En efecto, no solamente había aumentado la aversión contra el conciudadano hasta ser un sentimiento colectivo; incluso la desconfianza frente a sí mismo y al propio destino había adquirido un carácter de profunda certidumbre. Se procedía en este país —y hasta los últimos grados de la pasión y sus consecuencias— siempre de distinto modo de como se pensaba, o se pensaba de un modo y se obraba de otro. Observadores desconocedores de la realidad calificaron este fenómeno de cortesía o de debilidad, atribuidas siempre al carácter austríaco. Pero eso era falso, como falso es definir las manifestaciones de un país simplemente por el carácter de sus habitantes. Un paisano tiene por lo menos nueve caracteres: carácter profesional, nacional, estatal, de clase, geográfico, sexual, consciente, inconsciente y quizá todavía otro carácter privado; él los une todos en sí, pero ellos le descomponen, y él no es sino una pequeña artesa lavada por todos estos arroyuelos que convergen en ella, y de la que otra vez se alejan para llenar con otro arroyuelo otra artesa más. Por eso tiene todo habitante de la tierra un décimo carácter y éste es la fantasía pasiva de espacios vacíos; este décimo carácter permite al hombre todo, a excepción de una cosa: tomar en serio lo que hacen sus nueve caracteres y lo que acontece con ellos; o sea, en otras palabras, prohíbe precisamente aquello que le podría llenar. Este espacio, reconocido como difícil de describir, tiene en Italia colores y forma distintos que en Inglaterra, porque eso que se destaca en él tiene allí otra forma y otro color, y es en una y otra parte el mismo espacio vacío e invisible en cuyo interior está la realidad, como una pequeña ciudad de piedra de un juego de construcciones infantil, abandonada por la fantasía.

Sí hay alguien que tenga buena vista podrá ver que lo sucedido en Kakania fue precisamente eso, y en eso era Kakania, sin que lo supiera el mundo, el Estado más adelantado; era el Estado que se limitaba a seguir igual, donde se disfrutaba de una libertad negativa, siempre con la sensación de no tener la propia existencia suficiente razón de ser; allí se fantaseaba sobre lo no realizado o, al menos, sobre lo no irrevocablemente realizado, bañándolo todo como con el soplo húmedo de los océanos de donde ha surgido la humanidad.
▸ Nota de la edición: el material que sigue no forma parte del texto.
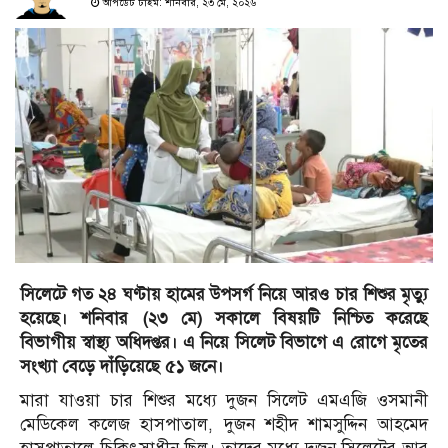
আপডেট টাইম: শনিবার, ২৩ মে, ২০২৬
সিলেটে গত ২৪ ঘণ্টায় হামের উপসর্গ নিয়ে আরও চার শিশুর মৃত্যু
হয়েছে। শনিবার (২৩ মে) সকালে বিষয়টি নিশ্চিত করেছে
বিভাগীয় স্বাস্থ্য অধিদপ্তর। এ নিয়ে সিলেট বিভাগে এ রোগে মৃতের
সংখ্যা বেড়ে দাঁড়িয়েছে ৫১ জনে।
মারা যাওয়া চার শিশুর মধ্যে দুজন সিলেট এমএজি ওসমানী
মেডিকেল কলেজ হাসপাতাল, দুজন শহীদ শামসুদ্দিন আহমেদ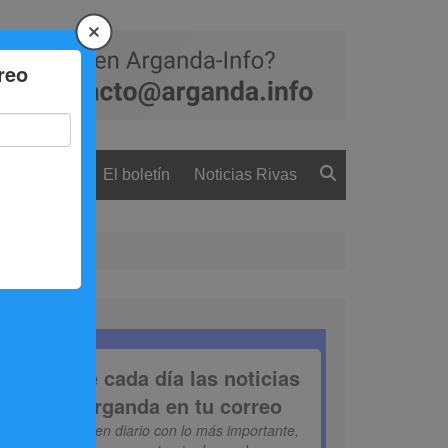
 ciudadanía
El boletín
Noticias Rivas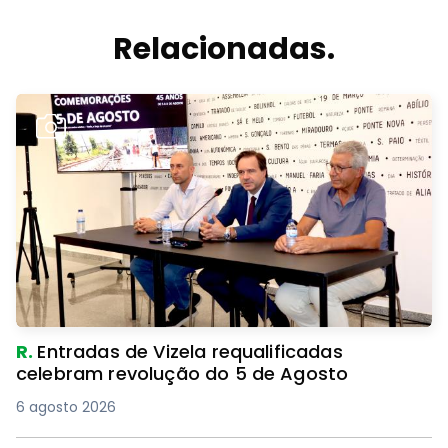
Relacionadas.
R.
Entradas de Vizela requalificadas
celebram revolução do 5 de Agosto
6 agosto 2026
«Ha pasado esto o aquello», se decía en Kakania, mientras otros, en alguna otra parte, creían que se había producido un fenómeno milagroso; era una expresión privativa que no se daba ni en alemán ni en ningún otro idioma; al pronunciarla, las realidades y los reveses del destino se hacían tan ligeros como plumas y pensamientos. Sí, a pesar de todo lo que se diga en contra, Kakania era quizá un país de genios, y probablemente fue ésta la causa de su ruina.